There were 936 households, of which 32.9% had children under 18 living with them, 36.9% were married couples living together, 28.6% had a female householder with no husband present, and 28.0% were non-families. 23.5% of all households were made up of individuals, and 11.1% had someone living alone who was 65 years of age or older. The average household size was 3.04 and the average family size was 3.53.

In the CDP the population was spread out, with 26.7% under the age of 18, 8.2% from 18 to 24, 30.4% from 25 to 44, 22.3% from 45 to 64, and 12.4% who were 65 years of age or older. The median age was 36 years. For every 100 females, there were 87.8 males. For every 100 females age 18 and over, there were 80.3 males.
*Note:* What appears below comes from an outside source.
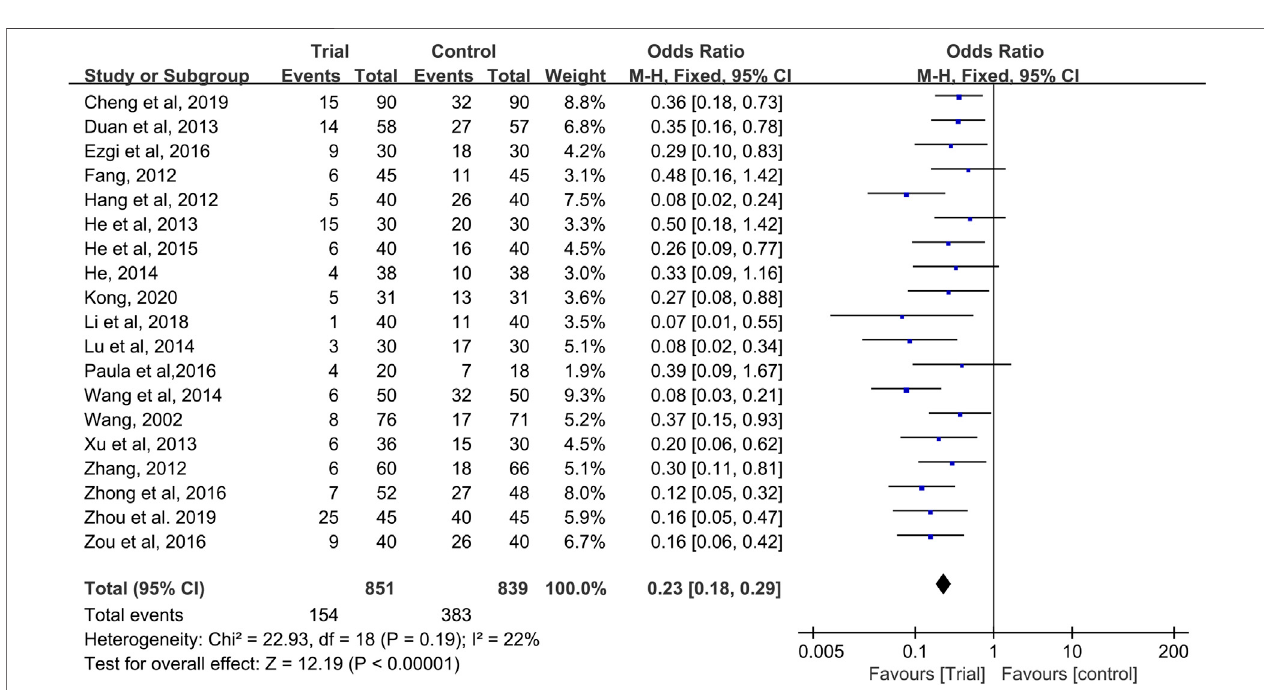
FIGURE 3 | Forest plots of incidence of CIOM.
The median income for a household in the CDP was $50,905, and the median income for a family was $60,259. Males had a median income of $32,276 versus $34,448 for females. The per capita income for the CDP was $24,219. About 9.3% of families and 12.0% of the population were below the poverty line, including 15.6% of those under age 18 and 20.0% of those age 65 or over.

==Education==
Greenburgh Central School District is the area school district.